Bu konuda hiçbir açıklama bulamamış olmam da çıldırttı beni açıkçası. Şimdi, sanata olan ilgisizliğimizden /saygısızlığımızdan filan dem vuran bir yazı yazabilirim. Ama benim haykırmak istediğim mesela başka:

-Hay anasını satayım ya! İyi ki bir filme gitmeyi 'çok ama çok' istedim! Bu ne bahtsızlıktır sayın seyirciler?

"İnat ettim, gideceğim. O filmi izleyenler hanesine +1 yazdıracağım. Ben bu konudaki hissiyatıma çok güveniyorum, bu filmin beklediğimden de iyi çıkacağına eminim" diye düşünmemin üzerinden on beş gün geçmiş, inadımı çoktan unutmuşken, dün gazetenin bir köşesinde Pandora'nın Kutusu ilanı gördüm. Hayret ki, filmin Ankara'da gösterimde olduğu sinemalar vardı! Dört veya beş adet. İkisinde sadece bir seans, 16.30'da. Diğerlerinde dört-beş seans var. Megapol'de 21.30 seansına gideceğim bugün. Salona tek başıma girsem de o filmi oynatacağım arkadaş, kendim için tüm salonu kapattırırım olmazsa!

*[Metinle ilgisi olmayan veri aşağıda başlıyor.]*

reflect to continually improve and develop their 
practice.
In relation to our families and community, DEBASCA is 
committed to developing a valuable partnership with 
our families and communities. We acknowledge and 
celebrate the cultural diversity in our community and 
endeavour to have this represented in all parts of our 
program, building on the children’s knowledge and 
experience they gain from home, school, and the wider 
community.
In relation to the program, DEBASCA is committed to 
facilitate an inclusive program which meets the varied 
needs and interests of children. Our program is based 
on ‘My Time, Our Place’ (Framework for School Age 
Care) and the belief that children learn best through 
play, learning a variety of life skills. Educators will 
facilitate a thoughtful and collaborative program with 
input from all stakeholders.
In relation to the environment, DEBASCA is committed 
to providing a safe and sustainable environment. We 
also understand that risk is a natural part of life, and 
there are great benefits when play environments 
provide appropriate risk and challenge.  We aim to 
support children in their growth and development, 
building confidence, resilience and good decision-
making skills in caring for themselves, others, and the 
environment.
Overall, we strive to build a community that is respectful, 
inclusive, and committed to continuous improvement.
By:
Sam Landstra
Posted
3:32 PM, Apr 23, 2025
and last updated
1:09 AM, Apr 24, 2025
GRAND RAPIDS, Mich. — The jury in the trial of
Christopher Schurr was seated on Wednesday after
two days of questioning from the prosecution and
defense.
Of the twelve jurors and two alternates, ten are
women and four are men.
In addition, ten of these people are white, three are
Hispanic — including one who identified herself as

Yarın, bu yazının yorum kısmında, "film o kadar güzeldi ki, salonun rahatsızlığını bile unuttum" tarzı bir şeyler yazacağım. Israrla bekleyiniz. Ama belki sadece İstanbul'un Avrupa yakasındakiler okuyabilir, hiç garanti veremeyeceğim.

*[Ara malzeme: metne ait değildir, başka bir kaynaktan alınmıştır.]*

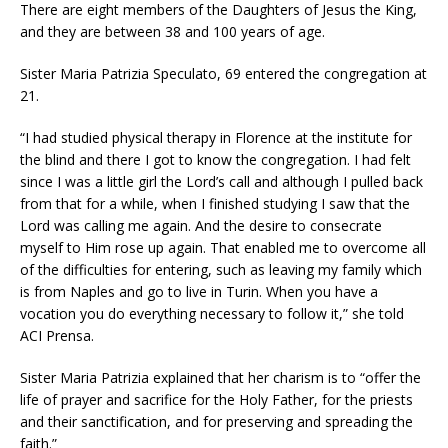
There are eight members of the Daughters of Jesus the King,
and they are between 38 and 100 years of age.
Sister Maria Patrizia Speculato, 69 entered the congregation at
21.
“I had studied physical therapy in Florence at the institute for
the blind and there I got to know the congregation. I had felt
since I was a little girl the Lord’s call and although I pulled back
from that for a while, when I finished studying I saw that the
Lord was calling me again. And the desire to consecrate
myself to Him rose up again. That enabled me to overcome all
of the difficulties for entering, such as leaving my family which
is from Naples and go to live in Turin. When you have a
vocation you do everything necessary to follow it,” she told
ACI Prensa.
Sister Maria Patrizia explained that her charism is to “offer the
life of prayer and sacrifice for the Holy Father, for the priests
and their sanctification, and for preserving and spreading the
faith.”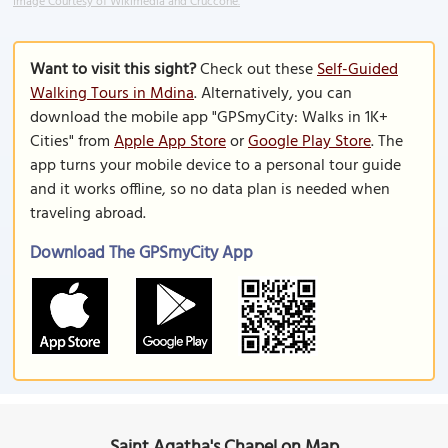
Image Courtesy of Wikimedia and Cruccone.
Want to visit this sight?
Check out these
Self-Guided
Walking Tours in Mdina
. Alternatively, you can
download the mobile app "GPSmyCity: Walks in 1K+
Cities" from
Apple App Store
or
Google Play Store
. The
app turns your mobile device to a personal tour guide
and it works offline, so no data plan is needed when
traveling abroad.
Download The GPSmyCity App
Saint Agatha's Chapel on Map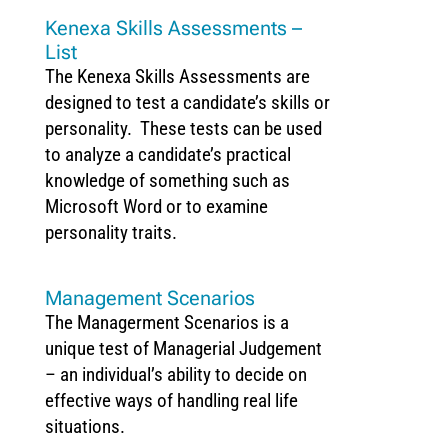
Kenexa Skills Assessments –
List
The Kenexa Skills Assessments are
designed to test a candidate’s skills or
personality. These tests can be used
to analyze a candidate’s practical
knowledge of something such as
Microsoft Word or to examine
personality traits.
Management Scenarios
The Managerment Scenarios is a
unique test of Managerial Judgement
– an individual’s ability to decide on
effective ways of handling real life
situations.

*Güz Sancısı filminin fragmanı bende, fazlaca bir göz boyaması olduğu izlenimini uyandırmıştı. 6-7 Eylül gibi üzerinde bir sürü makale okuduğum bir konuda beklentilerimi karşılamayacak gibi geldi. "Filmi sanat yönetmeni yönetmiş gibi geliyor" diye yorum yaptığım bir arkadaşım da bunu onaylayınca gitmekten vazgeçtim.